Out of 270,750 Weibo corpus, we found merely ten posts (about 0.0039%) are closely related to autism; among the ten, 90% of the posts are related to keyword “自闭症” and the rest (one post) is related to keyword “孤独症”. As for the geographic location, we found most of the Weibo posts vary from different provinces across China. No correlation among the location and the keywords are found. Interestingly, one post was released by a user from Japan. The extremely unexpected low number of posts might, from another perspective, reflect the low public awareness and interest in this population, which might not be surprising. Since in the Chinese society, having children with mental disabilities such as ASD is regarded as a family shame and failure [41], and thus should be kept as secret and further negatively affect their help-seeking.

Discussions. Compared with the results obtained from the two emotion lexicons (Figs. 1 and 2), the one using the DUTIR emotion lexicon yields more fine-grained results which thus offering us with richer information regarding public emotions on the ASD population. The results are thus consistent with our speculations the Chinese version of NRC emotion lexicon might not be reliable as a basis due to the sophisticated nature of Chinese words [35, 36].
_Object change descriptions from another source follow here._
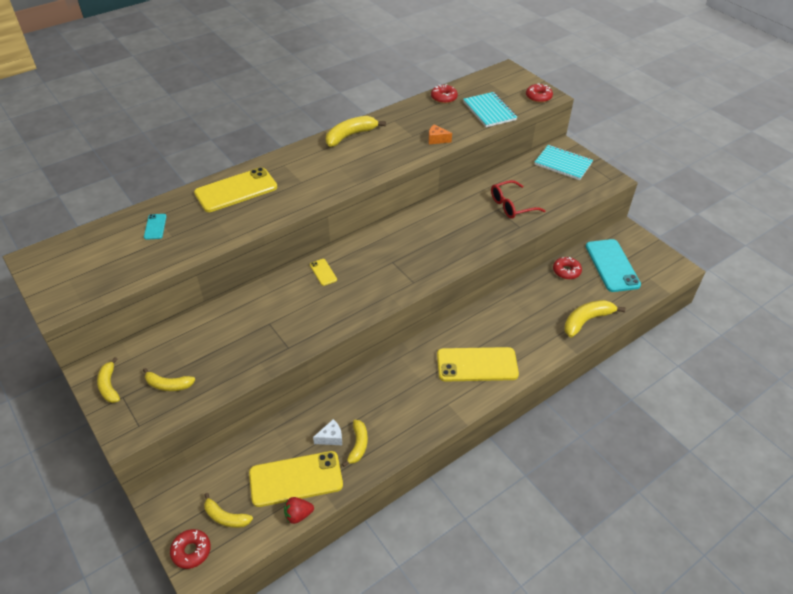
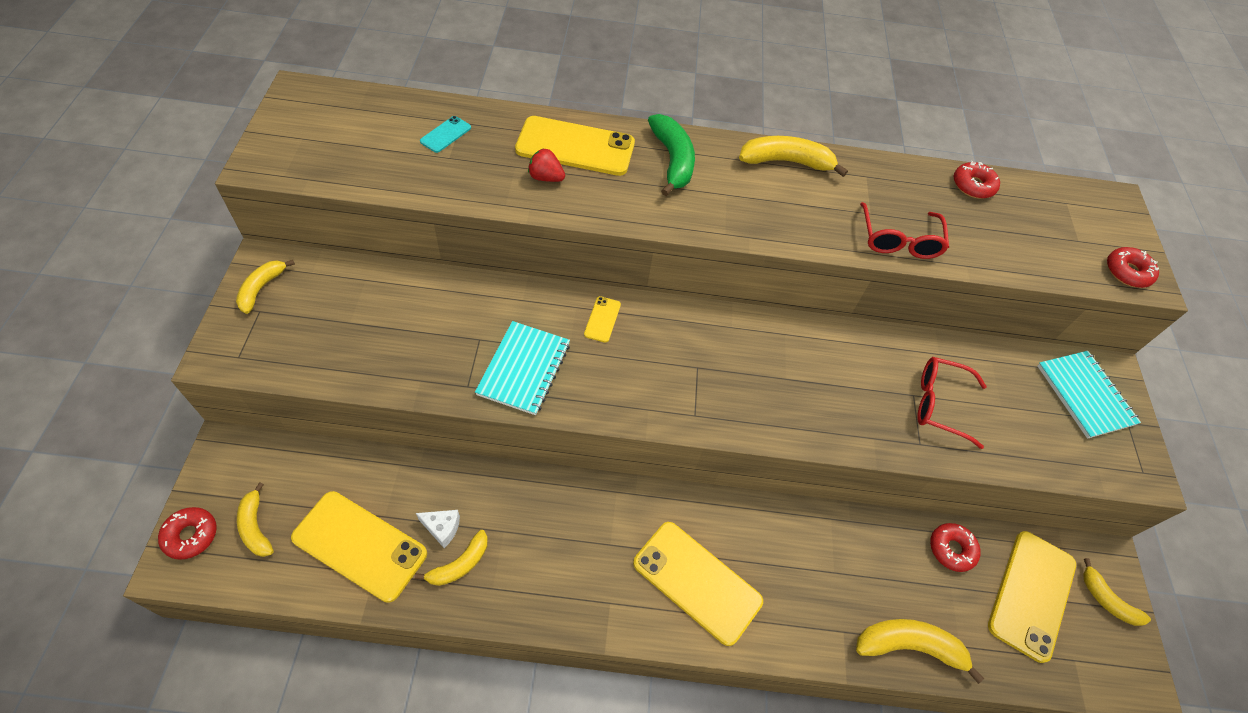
camera: 35 degrees right, 10 degrees up
(168, 385) = (310, 332): yellow banana -> yellow banana (1106, 600)
(294, 167) = (672, 160): none -> green banana
(298, 515) = (319, 592): red strawberry -> red strawberry (546, 178)
(437, 139) = (899, 240): orange cheese -> red glasses
(489, 111) = (1023, 246): turquoise notebook -> turquoise notebook (524, 369)
(612, 265) = (1031, 594): turquoise phone -> yellow phone

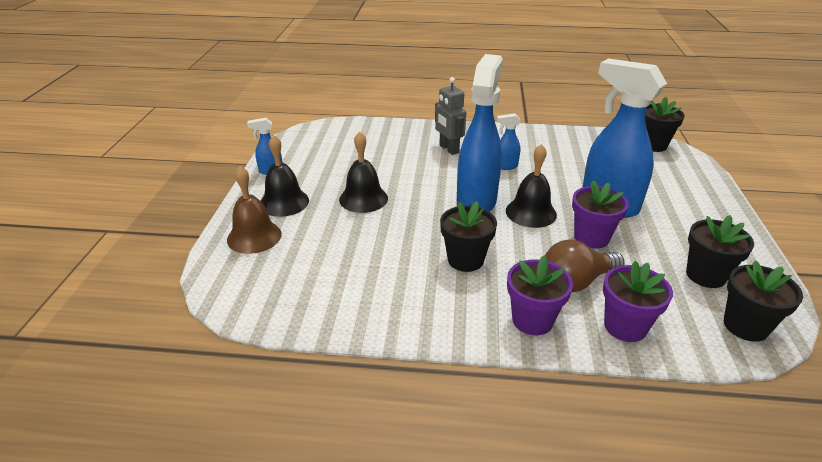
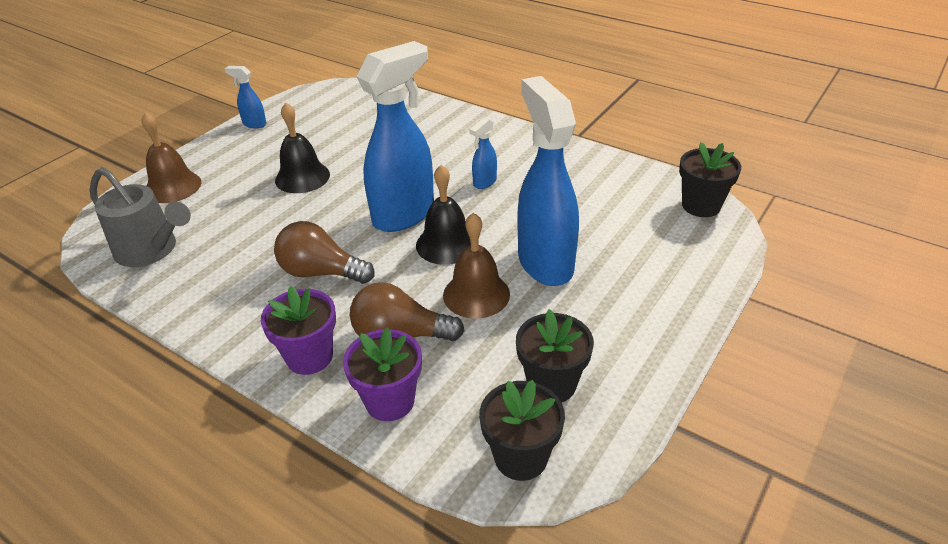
camera: 30 degrees right, 5 degrees up
(284, 202) = (231, 160): black bell -> none
(297, 291) = (151, 250): none -> grey watering can
(448, 149) = (447, 145): grey robot -> none
(465, 260) = (321, 272): black flower pot -> brown light bulb
(505, 166) = (484, 182): blue spray bottle -> blue spray bottle turned 75 degrees counterclockwise
(591, 238) = (476, 294): purple flower pot -> brown bell

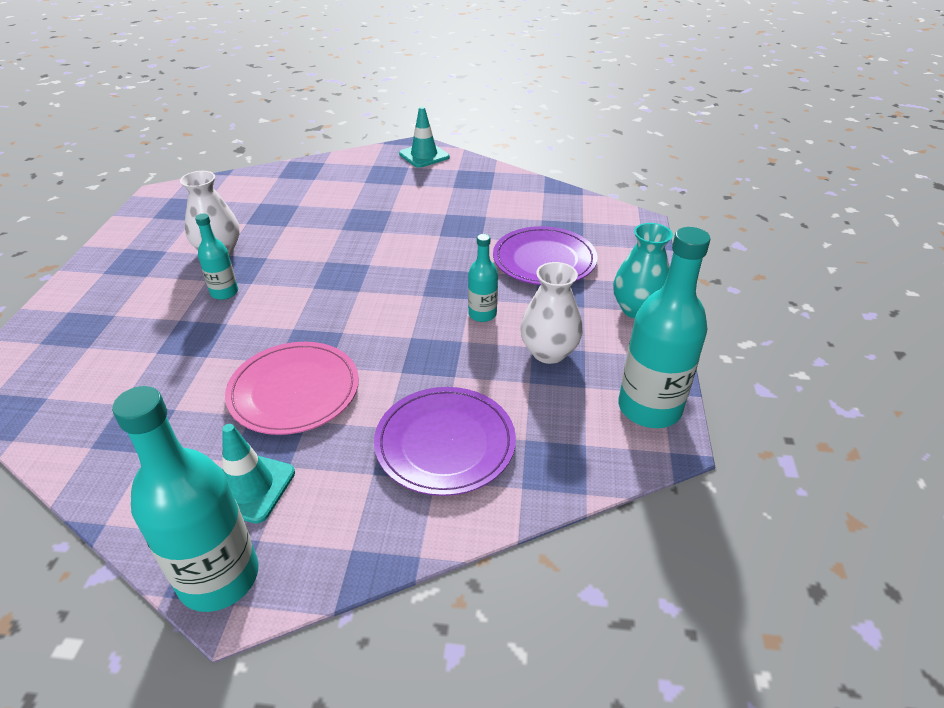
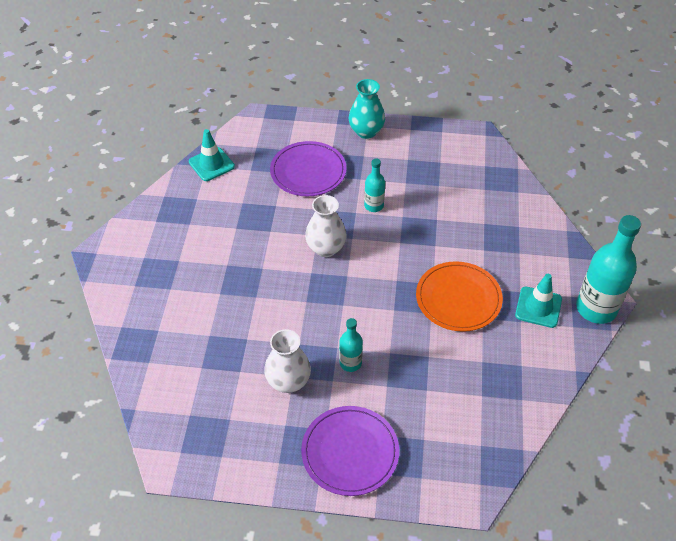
camera: 90 degrees left, 10 degrees up
(294, 391) = (458, 298): pink plate -> orange plate
(424, 155) = (122, 246): turquoise traffic cone -> turquoise traffic cone (211, 164)
(445, 443) = (492, 222): purple plate -> purple plate (350, 452)
(549, 352) = (411, 175): white vase -> white vase (326, 248)
(649, 408) = (454, 138): turquoise bottle -> none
During data cleaning, we also found out that a large number of posts were removed due to the fact that autism was cited as a reclusive personality trait which is different from the word use in English. The unexpectedly low number of posts related to autism might explain the extremely low awareness of ASD in China despite recent government efforts to overcome this increasingly serious issue [39].

4 Concluding Remarks

In Asia, the diagnosis, assessment and intervention of ASD is significantly lagging behind its western counterpart: there is no systematic prevalence study in China yet as to how many of its population has been affected by ASD. In this paper, we present our study, the first of its kind, to offer some preliminary, yet early valuable insights into the practices, knowledge and public awareness of ASD through lexical-affinity based emotion analysis on textual contents extracted from a notably well-known Chinese support site on ASD and one enormously popular social media site-Weibo. Mixed results were obtained. The ‘sum’ of our feeling is potentially positive and encouraging; yet the data obtained from Weibo are in line with previous works that public awareness of ASD is very low in China and the Asia Pacific region [40, 41]. Thanks to the increasing Chinese government supports and more research and development in this area, it is our ‘collective’ hope that more HCI community can engage in such efforts in China.

While our work provides valuable, yet preliminary, insights on the link between the temporal and collective public sentiment on ASD and its public awareness in China, its findings might pave the way for further investigations that are beneficial to both raising public awareness and executing public policies on autism education and medical care for thousands of millions of ‘undocumented’ individuals and their loved ones living in ASD.